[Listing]

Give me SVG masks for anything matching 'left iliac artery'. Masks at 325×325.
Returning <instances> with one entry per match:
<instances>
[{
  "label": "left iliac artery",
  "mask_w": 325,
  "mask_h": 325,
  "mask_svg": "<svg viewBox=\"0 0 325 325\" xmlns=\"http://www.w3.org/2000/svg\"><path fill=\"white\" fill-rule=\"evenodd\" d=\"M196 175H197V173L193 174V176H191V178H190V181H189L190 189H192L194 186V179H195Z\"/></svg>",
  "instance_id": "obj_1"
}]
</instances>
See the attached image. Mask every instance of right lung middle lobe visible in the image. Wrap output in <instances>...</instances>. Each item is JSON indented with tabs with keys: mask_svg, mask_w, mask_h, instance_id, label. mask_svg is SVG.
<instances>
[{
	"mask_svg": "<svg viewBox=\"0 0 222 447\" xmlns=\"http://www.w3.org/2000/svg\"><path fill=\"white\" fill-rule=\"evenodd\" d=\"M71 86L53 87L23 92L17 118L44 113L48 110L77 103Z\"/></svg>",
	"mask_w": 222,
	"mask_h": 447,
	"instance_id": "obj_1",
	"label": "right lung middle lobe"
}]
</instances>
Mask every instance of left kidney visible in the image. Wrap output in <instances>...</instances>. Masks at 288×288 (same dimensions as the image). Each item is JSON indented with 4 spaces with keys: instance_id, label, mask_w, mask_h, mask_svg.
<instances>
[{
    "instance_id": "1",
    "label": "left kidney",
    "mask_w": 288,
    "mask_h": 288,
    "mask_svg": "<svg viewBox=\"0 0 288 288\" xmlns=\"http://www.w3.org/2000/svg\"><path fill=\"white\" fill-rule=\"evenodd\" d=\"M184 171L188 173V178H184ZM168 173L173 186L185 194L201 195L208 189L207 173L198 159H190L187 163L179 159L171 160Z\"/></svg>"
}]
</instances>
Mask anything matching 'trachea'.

◆ REQUIRED WORK ◆
Put every line of the listing above into a numbered list, leaving out any blank lines.

◆ TASK RESULT ◆
1. Give me SVG masks for anything matching 'left iliac artery'. Masks at 325×325.
2. Returning <instances> with one entry per match:
3. <instances>
4. [{
5.   "label": "left iliac artery",
6.   "mask_w": 325,
7.   "mask_h": 325,
8.   "mask_svg": "<svg viewBox=\"0 0 325 325\" xmlns=\"http://www.w3.org/2000/svg\"><path fill=\"white\" fill-rule=\"evenodd\" d=\"M196 175H197V173L193 174V176H191V178H190V181H189L190 189H192L194 186V179H195Z\"/></svg>",
9.   "instance_id": "obj_1"
10. }]
11. </instances>
12. See the attached image. Mask every instance of right lung middle lobe visible in the image. Wrap output in <instances>...</instances>. Each item is JSON indented with tabs with keys: mask_svg, mask_w, mask_h, instance_id, label. mask_svg is SVG.
13. <instances>
14. [{
15. 	"mask_svg": "<svg viewBox=\"0 0 222 447\" xmlns=\"http://www.w3.org/2000/svg\"><path fill=\"white\" fill-rule=\"evenodd\" d=\"M71 86L53 87L23 92L17 118L44 113L48 110L77 103Z\"/></svg>",
16. 	"mask_w": 222,
17. 	"mask_h": 447,
18. 	"instance_id": "obj_1",
19. 	"label": "right lung middle lobe"
20. }]
21. </instances>
22. Mask every instance of left kidney visible in the image. Wrap output in <instances>...</instances>. Masks at 288×288 (same dimensions as the image). Each item is JSON indented with 4 spaces with keys: instance_id, label, mask_w, mask_h, mask_svg.
23. <instances>
24. [{
25.     "instance_id": "1",
26.     "label": "left kidney",
27.     "mask_w": 288,
28.     "mask_h": 288,
29.     "mask_svg": "<svg viewBox=\"0 0 288 288\" xmlns=\"http://www.w3.org/2000/svg\"><path fill=\"white\" fill-rule=\"evenodd\" d=\"M184 171L188 173V178H184ZM168 173L173 186L185 194L201 195L208 189L207 173L198 159H190L187 163L179 159L171 160Z\"/></svg>"
30. }]
31. </instances>
32. Mask anything matching 'trachea'.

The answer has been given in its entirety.